EXERCISE PROMPT
In the text about the Allosphere below, how high above the ground is the bridge where visitors stand?

TEXT FOR ANALYSIS
▼

While I was in Santa Barbara recently to install a low-cost VR system, I also took the chance to visit the Allosphere. One of the folks behind the Allosphere is Tobias Höllerer, a computer science professor at UCSB who I’ve known for a number of years; on this visit, I also met JoAnn Kuchera-Morin, the director of the Allosphere Research Facility, and Matthew Wright, the media systems engineer.
Allosphere Hardware
The Allosphere is an audacious design for a VR environment: a sphere ten meters in diameter, completely illuminated by more than a dozen projectors. Visitors stand on a bridge crossing the sphere at the equator, five meters above ground. While I did take my camera, I forgot to take good pictures; Figure 1 is a pretty good impression of what the whole affair looks like.
Why is this such a bold design? Besides the basic difficulty of building a 10m diameter front-projected sphere, the real challenge is to set it up as a proper immersive display environment. To recap: building a VR environment is not just throwing stereo images at a screen (although even that is easily screwed up), but ensuring that the geometry of the displayed images exactly matches the projections of the virtual 3D objects, as seen through the viewer’s eyes. In an immersive display with flat screens, this is relatively easy: all that’s needed is the exact position, orientation, and size of each screen in 3D space, and the positions of the viewer’s eyes in that same space.

▲

EXCERPTED RECORDS
▼

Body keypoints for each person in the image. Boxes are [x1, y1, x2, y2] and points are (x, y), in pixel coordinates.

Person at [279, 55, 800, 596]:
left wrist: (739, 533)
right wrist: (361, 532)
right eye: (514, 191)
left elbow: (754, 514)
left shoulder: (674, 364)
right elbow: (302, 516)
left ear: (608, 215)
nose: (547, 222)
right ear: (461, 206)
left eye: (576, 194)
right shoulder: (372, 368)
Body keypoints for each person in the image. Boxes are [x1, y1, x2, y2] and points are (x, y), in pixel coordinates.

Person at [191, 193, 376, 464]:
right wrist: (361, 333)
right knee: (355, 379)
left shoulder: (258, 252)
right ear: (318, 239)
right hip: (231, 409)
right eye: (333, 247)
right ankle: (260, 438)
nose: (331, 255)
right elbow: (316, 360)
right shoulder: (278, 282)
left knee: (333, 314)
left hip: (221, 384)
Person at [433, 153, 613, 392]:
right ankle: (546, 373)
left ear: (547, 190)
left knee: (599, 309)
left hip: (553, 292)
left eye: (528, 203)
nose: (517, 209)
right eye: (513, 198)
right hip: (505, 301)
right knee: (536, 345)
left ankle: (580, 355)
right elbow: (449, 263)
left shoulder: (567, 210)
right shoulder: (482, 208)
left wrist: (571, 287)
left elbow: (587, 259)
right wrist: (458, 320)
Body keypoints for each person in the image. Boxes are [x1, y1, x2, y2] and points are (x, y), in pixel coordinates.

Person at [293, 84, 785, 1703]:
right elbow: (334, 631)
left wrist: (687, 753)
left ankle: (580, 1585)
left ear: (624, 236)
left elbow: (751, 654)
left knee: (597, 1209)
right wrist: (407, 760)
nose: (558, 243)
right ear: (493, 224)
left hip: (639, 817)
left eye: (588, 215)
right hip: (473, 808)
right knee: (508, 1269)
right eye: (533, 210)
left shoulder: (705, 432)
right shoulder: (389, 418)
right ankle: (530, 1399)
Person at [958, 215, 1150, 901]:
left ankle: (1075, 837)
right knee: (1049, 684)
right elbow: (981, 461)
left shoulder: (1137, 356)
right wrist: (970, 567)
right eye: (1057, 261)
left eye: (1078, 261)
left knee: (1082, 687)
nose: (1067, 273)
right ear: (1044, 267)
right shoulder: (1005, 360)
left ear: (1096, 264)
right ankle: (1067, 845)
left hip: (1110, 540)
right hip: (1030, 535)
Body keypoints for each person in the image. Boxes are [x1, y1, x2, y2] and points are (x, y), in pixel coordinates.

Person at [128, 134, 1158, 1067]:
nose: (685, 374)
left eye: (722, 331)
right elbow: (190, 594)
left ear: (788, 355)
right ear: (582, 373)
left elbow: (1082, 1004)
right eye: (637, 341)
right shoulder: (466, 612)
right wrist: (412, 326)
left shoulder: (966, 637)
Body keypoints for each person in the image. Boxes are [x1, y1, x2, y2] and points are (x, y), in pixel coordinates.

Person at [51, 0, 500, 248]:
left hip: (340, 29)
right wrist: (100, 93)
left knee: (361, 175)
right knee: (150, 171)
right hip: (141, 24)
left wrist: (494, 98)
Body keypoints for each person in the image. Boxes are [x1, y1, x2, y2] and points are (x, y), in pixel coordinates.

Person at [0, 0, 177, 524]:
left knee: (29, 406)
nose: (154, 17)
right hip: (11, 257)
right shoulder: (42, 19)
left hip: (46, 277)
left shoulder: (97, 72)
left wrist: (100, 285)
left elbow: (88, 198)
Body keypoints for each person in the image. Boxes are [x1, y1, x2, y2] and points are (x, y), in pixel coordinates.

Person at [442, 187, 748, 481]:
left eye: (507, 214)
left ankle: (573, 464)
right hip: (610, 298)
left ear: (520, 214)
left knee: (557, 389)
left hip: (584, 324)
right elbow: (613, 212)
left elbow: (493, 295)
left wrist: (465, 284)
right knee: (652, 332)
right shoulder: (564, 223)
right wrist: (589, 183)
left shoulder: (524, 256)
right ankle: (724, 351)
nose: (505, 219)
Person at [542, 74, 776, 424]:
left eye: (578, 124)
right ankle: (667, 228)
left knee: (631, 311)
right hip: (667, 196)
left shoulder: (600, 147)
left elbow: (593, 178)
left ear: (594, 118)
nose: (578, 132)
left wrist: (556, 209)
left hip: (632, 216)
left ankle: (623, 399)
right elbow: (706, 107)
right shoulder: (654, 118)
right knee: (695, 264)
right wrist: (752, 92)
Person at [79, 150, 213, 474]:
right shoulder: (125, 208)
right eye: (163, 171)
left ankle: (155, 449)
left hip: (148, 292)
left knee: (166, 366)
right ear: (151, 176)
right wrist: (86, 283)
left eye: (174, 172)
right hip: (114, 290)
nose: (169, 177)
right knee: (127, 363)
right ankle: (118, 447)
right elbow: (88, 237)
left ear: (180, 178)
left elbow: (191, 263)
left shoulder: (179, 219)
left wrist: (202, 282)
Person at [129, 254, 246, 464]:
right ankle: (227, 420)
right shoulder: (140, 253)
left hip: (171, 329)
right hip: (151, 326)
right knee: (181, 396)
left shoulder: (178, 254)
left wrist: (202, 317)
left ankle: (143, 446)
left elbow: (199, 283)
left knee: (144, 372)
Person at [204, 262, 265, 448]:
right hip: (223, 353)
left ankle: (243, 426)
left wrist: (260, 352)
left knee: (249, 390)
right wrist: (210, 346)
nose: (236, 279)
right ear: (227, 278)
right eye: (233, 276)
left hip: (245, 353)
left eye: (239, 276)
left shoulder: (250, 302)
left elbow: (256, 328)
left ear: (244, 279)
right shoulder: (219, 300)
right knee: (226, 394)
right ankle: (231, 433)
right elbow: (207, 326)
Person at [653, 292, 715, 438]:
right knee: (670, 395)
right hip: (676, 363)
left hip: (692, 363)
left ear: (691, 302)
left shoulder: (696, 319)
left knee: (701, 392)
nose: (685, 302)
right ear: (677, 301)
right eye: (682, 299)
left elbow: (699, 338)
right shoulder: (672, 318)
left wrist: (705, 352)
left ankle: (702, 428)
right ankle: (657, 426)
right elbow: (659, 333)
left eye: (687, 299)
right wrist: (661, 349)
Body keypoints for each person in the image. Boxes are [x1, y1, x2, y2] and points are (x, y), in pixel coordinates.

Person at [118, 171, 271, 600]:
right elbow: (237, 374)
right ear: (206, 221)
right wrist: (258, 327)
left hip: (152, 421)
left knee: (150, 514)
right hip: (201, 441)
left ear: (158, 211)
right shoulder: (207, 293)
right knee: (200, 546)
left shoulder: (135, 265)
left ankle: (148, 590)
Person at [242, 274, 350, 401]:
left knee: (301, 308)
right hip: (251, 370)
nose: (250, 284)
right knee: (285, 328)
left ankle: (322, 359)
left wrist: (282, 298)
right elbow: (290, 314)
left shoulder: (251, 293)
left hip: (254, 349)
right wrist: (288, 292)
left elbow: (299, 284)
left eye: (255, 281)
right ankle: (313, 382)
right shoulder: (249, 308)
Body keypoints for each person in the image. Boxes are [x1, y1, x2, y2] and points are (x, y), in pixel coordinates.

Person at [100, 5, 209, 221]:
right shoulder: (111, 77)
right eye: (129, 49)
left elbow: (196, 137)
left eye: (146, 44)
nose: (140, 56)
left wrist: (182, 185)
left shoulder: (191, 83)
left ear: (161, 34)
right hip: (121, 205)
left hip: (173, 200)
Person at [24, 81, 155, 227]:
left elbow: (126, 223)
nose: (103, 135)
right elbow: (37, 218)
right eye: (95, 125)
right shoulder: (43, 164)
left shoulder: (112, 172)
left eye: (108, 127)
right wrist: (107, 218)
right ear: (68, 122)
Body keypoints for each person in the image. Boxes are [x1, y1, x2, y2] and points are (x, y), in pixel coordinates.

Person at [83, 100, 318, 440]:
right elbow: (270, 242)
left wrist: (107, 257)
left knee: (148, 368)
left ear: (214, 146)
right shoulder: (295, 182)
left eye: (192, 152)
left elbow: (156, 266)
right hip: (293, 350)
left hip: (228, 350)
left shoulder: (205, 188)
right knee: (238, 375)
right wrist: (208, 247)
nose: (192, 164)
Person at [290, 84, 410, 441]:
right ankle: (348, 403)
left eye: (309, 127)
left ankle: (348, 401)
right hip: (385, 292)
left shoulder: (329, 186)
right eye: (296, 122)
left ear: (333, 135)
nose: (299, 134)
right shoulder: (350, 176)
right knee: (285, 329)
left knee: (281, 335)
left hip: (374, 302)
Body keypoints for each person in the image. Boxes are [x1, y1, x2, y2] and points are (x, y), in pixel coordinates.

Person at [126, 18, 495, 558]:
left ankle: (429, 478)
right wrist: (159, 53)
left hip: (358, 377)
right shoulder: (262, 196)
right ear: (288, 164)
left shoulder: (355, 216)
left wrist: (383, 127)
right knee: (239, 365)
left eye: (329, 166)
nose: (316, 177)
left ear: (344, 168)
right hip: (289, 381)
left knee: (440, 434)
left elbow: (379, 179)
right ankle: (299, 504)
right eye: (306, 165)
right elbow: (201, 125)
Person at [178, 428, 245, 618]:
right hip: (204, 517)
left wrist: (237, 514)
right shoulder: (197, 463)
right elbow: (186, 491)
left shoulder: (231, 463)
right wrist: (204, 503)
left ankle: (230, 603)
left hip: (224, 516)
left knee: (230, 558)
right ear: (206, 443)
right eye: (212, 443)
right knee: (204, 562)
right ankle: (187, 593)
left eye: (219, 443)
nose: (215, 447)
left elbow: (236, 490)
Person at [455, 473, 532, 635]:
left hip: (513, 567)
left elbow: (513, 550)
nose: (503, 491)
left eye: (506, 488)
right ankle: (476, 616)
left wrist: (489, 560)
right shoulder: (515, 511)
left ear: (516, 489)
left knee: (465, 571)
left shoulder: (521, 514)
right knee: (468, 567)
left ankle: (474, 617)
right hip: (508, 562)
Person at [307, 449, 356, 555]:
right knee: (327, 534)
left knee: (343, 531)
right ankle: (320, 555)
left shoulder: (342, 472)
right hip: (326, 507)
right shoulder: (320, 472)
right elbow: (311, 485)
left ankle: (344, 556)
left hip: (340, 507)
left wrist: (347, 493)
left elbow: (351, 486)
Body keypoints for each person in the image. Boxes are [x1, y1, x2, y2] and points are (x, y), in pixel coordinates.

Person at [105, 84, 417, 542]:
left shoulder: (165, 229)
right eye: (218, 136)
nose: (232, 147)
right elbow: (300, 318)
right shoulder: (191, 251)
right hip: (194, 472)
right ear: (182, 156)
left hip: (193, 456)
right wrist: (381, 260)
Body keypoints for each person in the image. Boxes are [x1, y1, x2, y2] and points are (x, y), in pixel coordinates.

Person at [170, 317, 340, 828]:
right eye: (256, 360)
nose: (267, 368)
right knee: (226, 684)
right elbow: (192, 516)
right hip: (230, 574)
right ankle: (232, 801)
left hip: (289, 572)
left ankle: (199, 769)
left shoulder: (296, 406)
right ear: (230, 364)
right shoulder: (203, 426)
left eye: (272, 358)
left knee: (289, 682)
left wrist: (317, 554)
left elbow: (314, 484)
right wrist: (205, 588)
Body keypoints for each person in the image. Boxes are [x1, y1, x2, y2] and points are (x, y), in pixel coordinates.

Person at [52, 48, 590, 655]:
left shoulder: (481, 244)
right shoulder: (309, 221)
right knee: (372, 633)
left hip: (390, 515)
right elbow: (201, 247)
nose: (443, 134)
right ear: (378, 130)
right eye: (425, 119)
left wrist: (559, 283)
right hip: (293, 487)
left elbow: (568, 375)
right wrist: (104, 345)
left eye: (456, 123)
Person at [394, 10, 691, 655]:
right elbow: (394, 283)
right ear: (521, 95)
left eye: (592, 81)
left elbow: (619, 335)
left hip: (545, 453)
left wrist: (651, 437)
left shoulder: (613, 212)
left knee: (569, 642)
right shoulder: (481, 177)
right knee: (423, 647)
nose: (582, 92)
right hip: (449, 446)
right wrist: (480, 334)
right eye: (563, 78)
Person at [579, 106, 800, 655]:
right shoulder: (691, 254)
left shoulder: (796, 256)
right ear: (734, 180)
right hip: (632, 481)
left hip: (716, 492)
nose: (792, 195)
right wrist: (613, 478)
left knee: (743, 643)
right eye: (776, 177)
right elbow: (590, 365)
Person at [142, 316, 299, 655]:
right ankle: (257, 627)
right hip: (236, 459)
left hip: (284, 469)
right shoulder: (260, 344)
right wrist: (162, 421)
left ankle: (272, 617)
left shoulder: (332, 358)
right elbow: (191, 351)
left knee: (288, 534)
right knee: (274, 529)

▲

YOUR RESPONSE
Five meters above the ground.